Contributed to The Globe and Mail
Published Friday, Feb. 26, 2016
‘Should I stick it out in Calgary,” he asked me with a worried look, “… or should I look for jobs in other cities?”
It was a good question, but one without an obvious answer. The middle-aged engineer was attending a panel discussion a few weeks ago in Calgary targeted at mid-level professionals who had lost their jobs. They’re collateral damage of the oil price collapse that has gripped Alberta and sent the province’s unemployment rate higher than the national average for the first time since 1988.
It highlights an interesting dilemma – a tension between economic theory and economic development policy. The former would suggest that labour mobility is a good thing, particularly in a large and diverse economy such as Canada. But the latter would consider it a negative if the region in question is at risk of losing people.
A few years ago, when Canadians from other provinces were flooding into Alberta, such labour mobility was a godsend. Without these waves of incoming labour, employers would have had an even more difficult time filling positions. Wages would have skyrocketed even more than they did.
But now the tide has turned, and local economic development policies are targeting ways to keep labour here in the province – which actually runs counter to the principles of labour mobility. There’s an obvious reason to want to hoard workers: If they leave, it will create a tight labour market all over again when the province starts to recover. But if too many out-of-work Albertans stay, it will push the unemployment rate even higher and increase the competition for scarce jobs.
The tension between theory and policy underscores how, when it comes to the economy, there’s often more than one correct answer. The cold-hearted economist in me likes the idea of labour mobility in Canada. It helps lubricate the gears of the labour market, keeps regional labour situations balanced and equalizes wages across the country. At least in theory.
But the Alberta citizen in me hates to see people leave – all Canadians do, when it means watching friends and family pack up and move to find work. It comes at enormous social costs to households and communities—costs that are all too familiar in much of rural Atlantic Canada and the Prairies. And for economic development boards, there’s a strong incentive to discourage out-migration. Not only will an exodus of labour make it hard for businesses to fill positions in the future, it leaves a hole in everything from the residential housing market to retail and personal services. Fewer people means fewer consumers (employed or not).

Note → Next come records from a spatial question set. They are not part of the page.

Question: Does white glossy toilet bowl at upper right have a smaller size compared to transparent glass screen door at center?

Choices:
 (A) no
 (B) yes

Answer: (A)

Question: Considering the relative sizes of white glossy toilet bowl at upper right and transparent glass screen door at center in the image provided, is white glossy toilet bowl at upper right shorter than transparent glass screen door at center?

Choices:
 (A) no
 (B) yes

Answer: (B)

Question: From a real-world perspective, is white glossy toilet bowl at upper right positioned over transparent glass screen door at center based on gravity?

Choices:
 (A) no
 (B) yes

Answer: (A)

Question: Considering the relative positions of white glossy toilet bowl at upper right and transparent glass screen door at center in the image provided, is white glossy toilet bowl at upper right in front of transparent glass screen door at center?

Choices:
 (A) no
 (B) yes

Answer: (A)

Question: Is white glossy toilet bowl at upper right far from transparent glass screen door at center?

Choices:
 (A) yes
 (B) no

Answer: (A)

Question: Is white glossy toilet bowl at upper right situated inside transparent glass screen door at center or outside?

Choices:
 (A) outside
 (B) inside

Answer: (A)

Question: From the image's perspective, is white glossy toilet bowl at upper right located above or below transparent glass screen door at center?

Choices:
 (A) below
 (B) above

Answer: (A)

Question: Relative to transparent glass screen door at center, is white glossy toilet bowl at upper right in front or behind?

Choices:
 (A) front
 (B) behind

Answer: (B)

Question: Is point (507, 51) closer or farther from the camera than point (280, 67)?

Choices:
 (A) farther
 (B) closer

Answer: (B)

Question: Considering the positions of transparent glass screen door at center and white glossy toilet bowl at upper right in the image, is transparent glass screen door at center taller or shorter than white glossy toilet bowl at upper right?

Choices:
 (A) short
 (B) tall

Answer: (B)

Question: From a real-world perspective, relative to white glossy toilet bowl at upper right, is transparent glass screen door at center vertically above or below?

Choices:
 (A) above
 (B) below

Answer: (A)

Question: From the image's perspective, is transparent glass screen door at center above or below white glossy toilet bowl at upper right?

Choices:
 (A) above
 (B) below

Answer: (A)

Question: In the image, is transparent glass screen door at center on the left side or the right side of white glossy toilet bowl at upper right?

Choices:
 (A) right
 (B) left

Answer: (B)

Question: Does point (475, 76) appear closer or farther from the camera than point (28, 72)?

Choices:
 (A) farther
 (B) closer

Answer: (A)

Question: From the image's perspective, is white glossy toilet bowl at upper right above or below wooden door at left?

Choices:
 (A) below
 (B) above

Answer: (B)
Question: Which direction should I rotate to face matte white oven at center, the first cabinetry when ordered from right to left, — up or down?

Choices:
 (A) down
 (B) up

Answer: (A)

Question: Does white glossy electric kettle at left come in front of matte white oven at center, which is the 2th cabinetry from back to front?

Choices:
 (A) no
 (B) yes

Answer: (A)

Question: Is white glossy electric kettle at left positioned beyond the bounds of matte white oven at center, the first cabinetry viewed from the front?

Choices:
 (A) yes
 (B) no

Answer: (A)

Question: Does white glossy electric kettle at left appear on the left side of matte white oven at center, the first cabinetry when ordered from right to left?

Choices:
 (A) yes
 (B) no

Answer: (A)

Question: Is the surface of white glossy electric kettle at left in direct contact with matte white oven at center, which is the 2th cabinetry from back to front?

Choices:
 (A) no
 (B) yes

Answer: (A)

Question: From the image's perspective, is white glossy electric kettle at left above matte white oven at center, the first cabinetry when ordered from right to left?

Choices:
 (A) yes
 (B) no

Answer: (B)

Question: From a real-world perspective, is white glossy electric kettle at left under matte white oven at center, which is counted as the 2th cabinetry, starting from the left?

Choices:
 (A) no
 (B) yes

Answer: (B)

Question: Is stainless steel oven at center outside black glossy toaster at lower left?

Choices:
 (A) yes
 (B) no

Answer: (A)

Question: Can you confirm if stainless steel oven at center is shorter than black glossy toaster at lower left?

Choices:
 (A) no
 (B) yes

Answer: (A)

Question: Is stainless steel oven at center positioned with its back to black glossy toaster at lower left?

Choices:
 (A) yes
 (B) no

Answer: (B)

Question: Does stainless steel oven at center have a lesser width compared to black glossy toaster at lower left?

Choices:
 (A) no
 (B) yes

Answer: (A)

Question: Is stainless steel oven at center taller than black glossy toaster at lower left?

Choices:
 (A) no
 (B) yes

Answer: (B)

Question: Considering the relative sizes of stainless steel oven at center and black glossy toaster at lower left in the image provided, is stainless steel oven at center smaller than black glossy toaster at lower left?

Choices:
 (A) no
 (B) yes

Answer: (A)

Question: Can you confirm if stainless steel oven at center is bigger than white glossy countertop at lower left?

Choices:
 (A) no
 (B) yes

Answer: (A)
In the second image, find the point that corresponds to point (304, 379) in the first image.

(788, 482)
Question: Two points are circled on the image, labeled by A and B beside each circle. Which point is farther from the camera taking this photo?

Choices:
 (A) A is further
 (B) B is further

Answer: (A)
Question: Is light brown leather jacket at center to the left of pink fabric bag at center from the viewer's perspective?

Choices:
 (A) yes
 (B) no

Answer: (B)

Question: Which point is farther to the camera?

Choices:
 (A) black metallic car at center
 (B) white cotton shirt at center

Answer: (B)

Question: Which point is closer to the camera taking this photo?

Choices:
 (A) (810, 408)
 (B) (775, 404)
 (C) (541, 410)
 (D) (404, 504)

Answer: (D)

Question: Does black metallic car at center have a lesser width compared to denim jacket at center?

From the federal government’s perspective, increased labour mobility across the country is preferable. Workers relocating to take jobs will reduce employment insurance costs. Greater mobility was the goal when the government introduced changes a few years back to tighten EI eligibility. And through the tax system, Canadians can claim some moving expenses related to relocation for employment. The message is loud and clear: If you’re out of work, move to where the jobs are.
But municipal and regional economic development offices often introduce policies that run counter to the federal ones. The local policies are designed to encourage unemployed workers to stay put, often offering job retraining, temporary positions or opportunities to upgrade skills – all the while hoping and praying that the economy actually does bounce back in short order and create jobs.
Traditionally I have fallen squarely in the policy camp that favours and encourages labour mobility – but that may be because I’m an economist in a province that has normally experienced a shortage of workers.
But in 2016 Alberta is likely to see some out-migration, and now I’m seeing the greater complexity of the situation. The social costs of labour mobility are not usually accounted for, nor are the costs to employers of future labour shortages. But even if they’re not easily quantifiable, they should still be taken into consideration.
As the old Indigo Girls folk song goes: “There’s more than one answer to these questions, pointing me in a crooked line.” Economists don’t like to admit it, but we’ve got a lot of crooked lines.
Todd Hirsch is the Calgary-based chief economist of ATB Financial and author of The Boiling Frog Dilemma: Saving Canada from Economic Decline.